Everything in the records below except the pictures must be written out exactly.

- [PROVIDED INFORMATION]:
[Start of section]

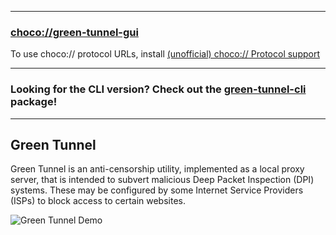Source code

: 
---
### [choco://green-tunnel-gui](choco://green-tunnel-gui)
To use choco:// protocol URLs, install [(unofficial) choco:// Protocol support](https://community.chocolatey.org/packages/choco-protocol-support)

---

### Looking for the CLI version? Check out the [green-tunnel-cli](https://community.chocolatey.org/packages/green-tunnel-cli) package!

---

## Green Tunnel

Green Tunnel is an anti-censorship utility, implemented as a local proxy server, that is intended to subvert malicious Deep Packet Inspection (DPI) systems. These may be configured by some Internet Service Providers (ISPs) to block access to certain websites.

![Green Tunnel Demo](https://cdn.jsdelivr.net/gh/brogers5/chocolatey-package-green-tunnel-gui@37abd9c770cbdc846a80294e240268709073d646/demo.gif)
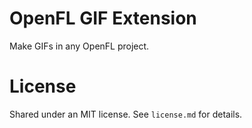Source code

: # OpenFL GIF Extension

Make GIFs in any OpenFL project.

# License

Shared under an MIT license. See `license.md` for details.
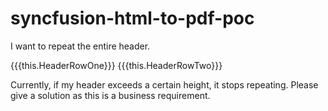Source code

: # syncfusion-html-to-pdf-poc

I want to repeat the entire header.

{{{this.HeaderRowOne}}}
{{{this.HeaderRowTwo}}}


Currently, if my header exceeds a certain height, it stops repeating. Please give a solution
as this is a business requirement.
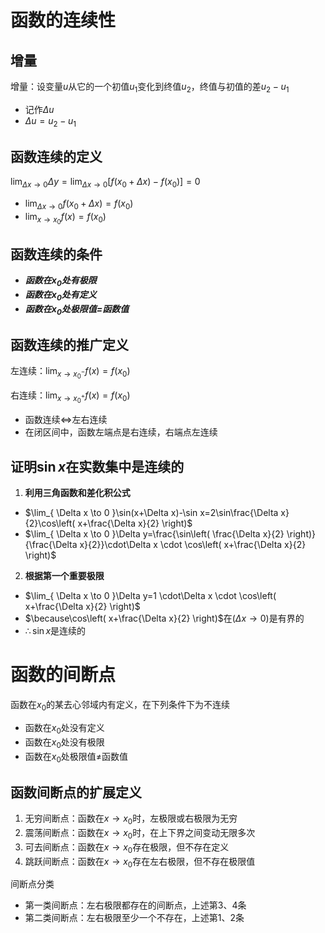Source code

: # 函数的连续性

## 增量
增量：设变量$u$从它的一个初值$u_1$变化到终值$u_2$，终值与初值的差$u_2-u_1$

- 记作$\Delta u$
- $\Delta u=u_{2}-u_{1}$

## 函数连续的定义

$\lim_{ \Delta x \to 0 }\Delta y=\lim_{ \Delta x\to 0 }[f(x_{0}+\Delta x)-f(x_{0})]=0$

- $\lim_{ \Delta x \to 0 }f(x_{0}+\Delta x)=f(x_{0})$
- $\lim_{ x \to x_{0} }f(x)=f(x_{0})$

## 函数连续的条件

- ***函数在$x_0$处有极限***
- ***函数在$x_0$处有定义***
- ***函数在$x_0$处极限值=函数值***

## 函数连续的推广定义

左连续：$\lim_{ x \to x_{0}^- }f(x)=f(x_{0})$

右连续：$\lim_{ x \to x_{0}^+ }f(x)=f(x_{0})$

- 函数连续$\iff$左右连续
- 在闭区间中，函数左端点是右连续，右端点左连续

## 证明$\sin x$在实数集中是连续的

1. **利用三角函数和差化积公式**

  - $\lim_{ \Delta x \to 0 }\sin(x+\Delta x)-\sin x=2\sin\frac{\Delta x}{2}\cos\left( x+\frac{\Delta x}{2} \right)$
  - $\lim_{ \Delta x \to 0 }\Delta y=\frac{\sin\left( \frac{\Delta x}{2} \right)}{\frac{\Delta x}{2}}\cdot\Delta x \cdot \cos\left( x+\frac{\Delta x}{2} \right)$ 
  
2. **根据第一个重要极限**

  - $\lim_{ \Delta x \to 0 }\Delta y=1 \cdot\Delta x \cdot \cos\left( x+\frac{\Delta x}{2} \right)$
  - $\because\cos\left( x+\frac{\Delta x}{2} \right)$在$(\Delta x\to 0)$是有界的
  - $\therefore \sin x$是连续的

# 函数的间断点

函数在$x_{0}$的某去心邻域内有定义，在下列条件下为不连续

- 函数在$x_{0}$处没有定义
- 函数在$x_{0}$处没有极限
- 函数在$x_{0}$处极限值$\neq$函数值

## 函数间断点的扩展定义

1. 无穷间断点：函数在$x\to x_{0}$时，左极限或右极限为无穷
2. 震荡间断点：函数在$x\to x_{0}$时，在上下界之间变动无限多次
3. 可去间断点：函数在$x\to x_{0}$存在极限，但不存在定义
4. 跳跃间断点：函数在$x\to x_{0}$存在左右极限，但不存在极限值

间断点分类

- 第一类间断点：左右极限都存在的间断点，上述第3、4条
- 第二类间断点：左右极限至少一个不存在，上述第1、2条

[End of section]

- [RESPONSE AREA]:
Source code

: 
---
### [choco://green-tunnel-gui](choco://green-tunnel-gui)
To use choco:// protocol URLs, install [(unofficial) choco:// Protocol support](https://community.chocolatey.org/packages/choco-protocol-support)

---

### Looking for the CLI version? Check out the [green-tunnel-cli](https://community.chocolatey.org/packages/green-tunnel-cli) package!

---

## Green Tunnel

Green Tunnel is an anti-censorship utility, implemented as a local proxy server, that is intended to subvert malicious Deep Packet Inspection (DPI) systems. These may be configured by some Internet Service Providers (ISPs) to block access to certain websites.

![Green Tunnel Demo](https://cdn.jsdelivr.net/gh/brogers5/chocolatey-package-green-tunnel-gui@37abd9c770cbdc846a80294e240268709073d646/demo.gif)
Source code

: # OpenFL GIF Extension

Make GIFs in any OpenFL project.

# License

Shared under an MIT license. See `license.md` for details.
Source code

: # syncfusion-html-to-pdf-poc

I want to repeat the entire header.

{{{this.HeaderRowOne}}}
{{{this.HeaderRowTwo}}}


Currently, if my header exceeds a certain height, it stops repeating. Please give a solution
as this is a business requirement.
Source code

: # 函数的连续性

## 增量
增量：设变量$u$从它的一个初值$u_1$变化到终值$u_2$，终值与初值的差$u_2-u_1$

- 记作$\Delta u$
- $\Delta u=u_{2}-u_{1}$

## 函数连续的定义

$\lim_{ \Delta x \to 0 }\Delta y=\lim_{ \Delta x\to 0 }[f(x_{0}+\Delta x)-f(x_{0})]=0$

- $\lim_{ \Delta x \to 0 }f(x_{0}+\Delta x)=f(x_{0})$
- $\lim_{ x \to x_{0} }f(x)=f(x_{0})$

## 函数连续的条件

- ***函数在$x_0$处有极限***
- ***函数在$x_0$处有定义***
- ***函数在$x_0$处极限值=函数值***

## 函数连续的推广定义

左连续：$\lim_{ x \to x_{0}^- }f(x)=f(x_{0})$

右连续：$\lim_{ x \to x_{0}^+ }f(x)=f(x_{0})$

- 函数连续$\iff$左右连续
- 在闭区间中，函数左端点是右连续，右端点左连续

## 证明$\sin x$在实数集中是连续的

1. **利用三角函数和差化积公式**

  - $\lim_{ \Delta x \to 0 }\sin(x+\Delta x)-\sin x=2\sin\frac{\Delta x}{2}\cos\left( x+\frac{\Delta x}{2} \right)$
  - $\lim_{ \Delta x \to 0 }\Delta y=\frac{\sin\left( \frac{\Delta x}{2} \right)}{\frac{\Delta x}{2}}\cdot\Delta x \cdot \cos\left( x+\frac{\Delta x}{2} \right)$ 
  
2. **根据第一个重要极限**

  - $\lim_{ \Delta x \to 0 }\Delta y=1 \cdot\Delta x \cdot \cos\left( x+\frac{\Delta x}{2} \right)$
  - $\because\cos\left( x+\frac{\Delta x}{2} \right)$在$(\Delta x\to 0)$是有界的
  - $\therefore \sin x$是连续的

# 函数的间断点

函数在$x_{0}$的某去心邻域内有定义，在下列条件下为不连续

- 函数在$x_{0}$处没有定义
- 函数在$x_{0}$处没有极限
- 函数在$x_{0}$处极限值$\neq$函数值

## 函数间断点的扩展定义

1. 无穷间断点：函数在$x\to x_{0}$时，左极限或右极限为无穷
2. 震荡间断点：函数在$x\to x_{0}$时，在上下界之间变动无限多次
3. 可去间断点：函数在$x\to x_{0}$存在极限，但不存在定义
4. 跳跃间断点：函数在$x\to x_{0}$存在左右极限，但不存在极限值

间断点分类

- 第一类间断点：左右极限都存在的间断点，上述第3、4条
- 第二类间断点：左右极限至少一个不存在，上述第1、2条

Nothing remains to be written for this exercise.